Pessimistic Causal Reinforcement Learning with Mediators for Confounded Offline Data
Danyang Wang, Chengchun Shi, Shikai Luo, Will Wei Sun
TL;DR
The paper tackles offline policy learning with unmeasured confounding and distributional shift by introducing a mediated MDP (M2DP) and employing the front-door criterion to identify interventional effects via observed mediators. It advances two algorithms, CAL and PESCAL, where CAL learns a mediated Q-function and PESCAL adds a pointwise uncertainty bound on the mediator distribution to implement pessimism, avoiding full Q-function uncertainty quantification. Theoretical guarantees establish the existence of an optimal mediated policy and convergence/regret bounds for the proposed methods under realistic mixing and coverage assumptions. Empirically, PESCAL outperforms standard offline RL baselines on synthetic confounded data and yields meaningful improvements on real ride-hailing offline data, demonstrating robustness to confounding and distributional shift with practical impact.
Abstract
In real-world scenarios, datasets collected from randomized experiments are often constrained by size, due to limitations in time and budget.

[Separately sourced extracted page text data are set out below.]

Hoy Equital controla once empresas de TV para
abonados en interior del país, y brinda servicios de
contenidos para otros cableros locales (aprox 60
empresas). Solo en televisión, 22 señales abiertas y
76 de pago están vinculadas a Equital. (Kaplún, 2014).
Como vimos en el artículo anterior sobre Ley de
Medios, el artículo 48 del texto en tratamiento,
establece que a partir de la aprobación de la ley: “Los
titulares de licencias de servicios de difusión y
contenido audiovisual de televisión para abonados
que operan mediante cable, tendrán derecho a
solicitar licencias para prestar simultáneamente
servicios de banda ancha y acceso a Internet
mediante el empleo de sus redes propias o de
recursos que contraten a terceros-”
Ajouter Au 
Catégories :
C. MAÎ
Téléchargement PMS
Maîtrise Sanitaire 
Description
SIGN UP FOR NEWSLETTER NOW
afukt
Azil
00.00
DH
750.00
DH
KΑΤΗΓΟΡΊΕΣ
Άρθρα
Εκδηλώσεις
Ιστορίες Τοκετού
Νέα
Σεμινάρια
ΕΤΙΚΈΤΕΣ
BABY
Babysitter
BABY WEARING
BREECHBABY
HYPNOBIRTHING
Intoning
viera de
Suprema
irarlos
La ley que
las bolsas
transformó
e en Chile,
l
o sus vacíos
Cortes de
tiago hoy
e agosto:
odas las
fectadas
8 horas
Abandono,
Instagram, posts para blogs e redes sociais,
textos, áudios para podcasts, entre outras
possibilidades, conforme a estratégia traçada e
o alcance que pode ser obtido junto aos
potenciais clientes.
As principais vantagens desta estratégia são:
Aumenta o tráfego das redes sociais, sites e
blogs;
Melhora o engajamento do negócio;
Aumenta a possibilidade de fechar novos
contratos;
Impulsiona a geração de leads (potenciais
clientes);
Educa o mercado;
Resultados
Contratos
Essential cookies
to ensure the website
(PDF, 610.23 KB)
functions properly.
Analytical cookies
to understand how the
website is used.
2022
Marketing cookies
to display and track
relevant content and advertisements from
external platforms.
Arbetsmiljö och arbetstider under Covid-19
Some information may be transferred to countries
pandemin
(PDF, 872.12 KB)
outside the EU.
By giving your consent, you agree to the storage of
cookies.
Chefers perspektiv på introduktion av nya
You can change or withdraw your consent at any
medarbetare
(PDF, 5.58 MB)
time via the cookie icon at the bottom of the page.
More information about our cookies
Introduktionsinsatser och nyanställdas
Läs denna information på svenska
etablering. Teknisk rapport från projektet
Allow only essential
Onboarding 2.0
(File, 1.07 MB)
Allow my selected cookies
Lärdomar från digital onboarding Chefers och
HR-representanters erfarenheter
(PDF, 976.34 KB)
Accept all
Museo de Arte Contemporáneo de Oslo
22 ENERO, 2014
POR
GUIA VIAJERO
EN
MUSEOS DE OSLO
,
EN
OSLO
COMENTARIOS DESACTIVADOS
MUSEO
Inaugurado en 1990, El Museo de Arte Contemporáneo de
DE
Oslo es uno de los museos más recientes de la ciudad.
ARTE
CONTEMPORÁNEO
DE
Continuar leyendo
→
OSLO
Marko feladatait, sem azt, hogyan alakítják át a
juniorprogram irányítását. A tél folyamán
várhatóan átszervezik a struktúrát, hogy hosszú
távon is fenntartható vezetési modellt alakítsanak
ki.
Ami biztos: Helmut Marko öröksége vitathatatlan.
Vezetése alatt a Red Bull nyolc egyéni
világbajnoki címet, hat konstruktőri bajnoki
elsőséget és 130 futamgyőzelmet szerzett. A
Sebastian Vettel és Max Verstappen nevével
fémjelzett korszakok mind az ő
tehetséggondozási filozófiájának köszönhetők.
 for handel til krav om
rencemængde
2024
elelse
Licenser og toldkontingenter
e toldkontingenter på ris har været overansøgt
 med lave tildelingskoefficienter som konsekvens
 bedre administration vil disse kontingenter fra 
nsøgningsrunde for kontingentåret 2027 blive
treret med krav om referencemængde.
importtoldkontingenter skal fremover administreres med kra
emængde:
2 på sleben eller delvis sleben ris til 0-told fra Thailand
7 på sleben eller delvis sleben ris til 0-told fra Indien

As a result, leveraging large observational datasets becomes a more attractive option for achieving high-quality policy learning. However, most existing offline reinforcement learning (RL) methods depend on two key assumptions--unconfoundedness and positivity--which frequently do not hold in observational data contexts. Recognizing these challenges, we propose a novel policy learning algorithm, PESsimistic CAusal Learning (PESCAL). We utilize the mediator variable based on front-door criterion to remove the confounding bias; additionally, we adopt the pessimistic principle to address the distributional shift between the action distributions induced by candidate policies, and the behavior policy that generates the observational data. Our key observation is that, by incorporating auxiliary variables that mediate the effect of actions on system dynamics, it is sufficient to learn a lower bound of the mediator distribution function, instead of the Q-function, to partially mitigate the issue of distributional shift. This insight significantly simplifies our algorithm, by circumventing the challenging task of sequential uncertainty quantification for the estimated Q-function. Moreover, we provide theoretical guarantees for the algorithms we propose, and demonstrate their efficacy through simulations, as well as real-world experiments utilizing offline datasets from a leading ride-hailing platform.